Para fazer progresso no sentido de uma teoria operacional da psicose, os psicanalistas devem abandonar toda a idéia da esquizofrenia e da paranóia, tal como vistas em termos de regressão, a partir do complexo de Édipo. A etiologia destes distúrbios leva–nos inevitavelmente a estágios que precedem o relacionamento de três corpos. O corolário estranho é que existe, na raiz da psicose, um fator externo. É difícil para os psicanalistas admitir isto, após todo o trabalho que tiveram chamando a atenção para os fatores internos, ao examinarem a etiologia da psiconeurose. (1989a, p. 246; tr. p. 191)
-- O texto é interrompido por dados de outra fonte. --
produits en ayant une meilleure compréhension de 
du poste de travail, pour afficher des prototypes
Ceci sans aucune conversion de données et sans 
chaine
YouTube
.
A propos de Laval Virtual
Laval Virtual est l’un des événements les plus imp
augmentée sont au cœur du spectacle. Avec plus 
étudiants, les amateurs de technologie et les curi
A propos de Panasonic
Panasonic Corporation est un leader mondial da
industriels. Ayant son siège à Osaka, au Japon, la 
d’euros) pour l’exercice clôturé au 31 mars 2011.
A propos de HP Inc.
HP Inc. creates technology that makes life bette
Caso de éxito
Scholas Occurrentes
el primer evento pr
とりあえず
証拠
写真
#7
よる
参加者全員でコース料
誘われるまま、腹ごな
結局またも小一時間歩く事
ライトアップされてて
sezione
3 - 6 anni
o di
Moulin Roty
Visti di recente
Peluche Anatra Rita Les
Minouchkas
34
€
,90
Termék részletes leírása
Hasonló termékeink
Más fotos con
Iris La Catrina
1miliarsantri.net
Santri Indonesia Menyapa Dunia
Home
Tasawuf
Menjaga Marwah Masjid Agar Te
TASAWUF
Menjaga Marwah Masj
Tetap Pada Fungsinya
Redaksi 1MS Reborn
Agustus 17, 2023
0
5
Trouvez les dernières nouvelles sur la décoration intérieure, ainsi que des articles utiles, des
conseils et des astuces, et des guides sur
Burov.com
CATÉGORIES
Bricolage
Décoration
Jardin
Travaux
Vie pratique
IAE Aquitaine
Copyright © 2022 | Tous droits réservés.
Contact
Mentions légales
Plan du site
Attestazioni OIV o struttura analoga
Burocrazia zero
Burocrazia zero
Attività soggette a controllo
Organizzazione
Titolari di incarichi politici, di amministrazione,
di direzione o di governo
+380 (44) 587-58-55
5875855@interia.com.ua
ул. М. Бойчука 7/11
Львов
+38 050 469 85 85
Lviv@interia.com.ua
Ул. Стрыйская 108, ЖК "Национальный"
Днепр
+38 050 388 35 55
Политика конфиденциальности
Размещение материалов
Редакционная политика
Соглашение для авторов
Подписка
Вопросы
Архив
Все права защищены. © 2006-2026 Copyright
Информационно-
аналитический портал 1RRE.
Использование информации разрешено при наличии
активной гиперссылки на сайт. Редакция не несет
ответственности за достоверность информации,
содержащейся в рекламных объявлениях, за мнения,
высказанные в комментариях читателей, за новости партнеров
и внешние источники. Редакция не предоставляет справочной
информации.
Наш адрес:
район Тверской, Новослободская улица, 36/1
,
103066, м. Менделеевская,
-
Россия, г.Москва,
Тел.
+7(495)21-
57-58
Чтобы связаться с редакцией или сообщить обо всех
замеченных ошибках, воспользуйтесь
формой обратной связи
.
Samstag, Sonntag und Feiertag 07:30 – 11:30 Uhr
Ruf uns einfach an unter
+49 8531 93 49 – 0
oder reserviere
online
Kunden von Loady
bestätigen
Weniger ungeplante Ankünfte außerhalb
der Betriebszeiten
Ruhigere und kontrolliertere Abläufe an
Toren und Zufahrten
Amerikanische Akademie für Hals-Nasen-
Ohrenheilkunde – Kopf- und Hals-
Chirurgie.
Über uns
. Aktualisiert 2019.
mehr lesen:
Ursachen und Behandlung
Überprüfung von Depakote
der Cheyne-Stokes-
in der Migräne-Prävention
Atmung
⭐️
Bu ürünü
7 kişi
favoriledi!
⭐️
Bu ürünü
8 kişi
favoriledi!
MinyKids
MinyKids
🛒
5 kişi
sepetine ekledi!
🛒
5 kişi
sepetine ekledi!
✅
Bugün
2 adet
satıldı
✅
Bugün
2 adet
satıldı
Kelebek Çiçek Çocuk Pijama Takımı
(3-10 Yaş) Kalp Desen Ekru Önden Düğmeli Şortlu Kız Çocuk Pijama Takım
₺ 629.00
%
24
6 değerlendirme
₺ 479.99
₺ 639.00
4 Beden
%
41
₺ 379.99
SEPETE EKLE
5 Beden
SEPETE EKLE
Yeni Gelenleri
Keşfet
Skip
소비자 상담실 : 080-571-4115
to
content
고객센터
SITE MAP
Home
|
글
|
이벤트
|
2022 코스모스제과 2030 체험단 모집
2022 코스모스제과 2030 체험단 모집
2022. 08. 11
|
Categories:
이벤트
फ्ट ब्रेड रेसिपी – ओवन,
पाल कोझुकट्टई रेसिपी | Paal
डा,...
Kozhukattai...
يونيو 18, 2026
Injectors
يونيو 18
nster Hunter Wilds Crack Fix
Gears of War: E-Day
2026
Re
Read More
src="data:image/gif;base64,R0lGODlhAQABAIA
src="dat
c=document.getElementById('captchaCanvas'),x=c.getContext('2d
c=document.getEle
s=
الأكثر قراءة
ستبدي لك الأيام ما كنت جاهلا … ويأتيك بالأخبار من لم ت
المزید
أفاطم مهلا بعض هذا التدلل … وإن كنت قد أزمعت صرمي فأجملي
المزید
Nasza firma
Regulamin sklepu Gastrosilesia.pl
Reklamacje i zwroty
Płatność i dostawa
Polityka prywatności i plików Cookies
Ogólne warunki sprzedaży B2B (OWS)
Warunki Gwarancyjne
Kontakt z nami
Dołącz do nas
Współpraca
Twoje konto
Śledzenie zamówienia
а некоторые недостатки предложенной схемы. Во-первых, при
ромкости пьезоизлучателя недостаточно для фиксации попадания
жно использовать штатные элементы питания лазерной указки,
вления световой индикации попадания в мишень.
Foi por considerações desse tipo, relacionadas essencialmente à capacidade de a psicanálise resolver problemas clínicos no seu quadro teórico – e não por análises abstratas, de cunho especulativo, exemplificadas pela obra de Lacan8 –, que surgiu a matriz disciplinar da psicanálise winnicottiana, substancialmente diferente da de Freud. Cabe destacar, contudo, que a mudança do paradigma freudiano foi elaborada por Winnicott de maneira a preservar "as pontes que levam da teoria mais antiga para a mais nova" (1989a, p. 256; tr. p. 198). Tratava–se de "retornar ao meio ambiente sem perder tudo o que fora ganho pelo estudo dos fatores internos" (pp. 576–7; tr. p. 439).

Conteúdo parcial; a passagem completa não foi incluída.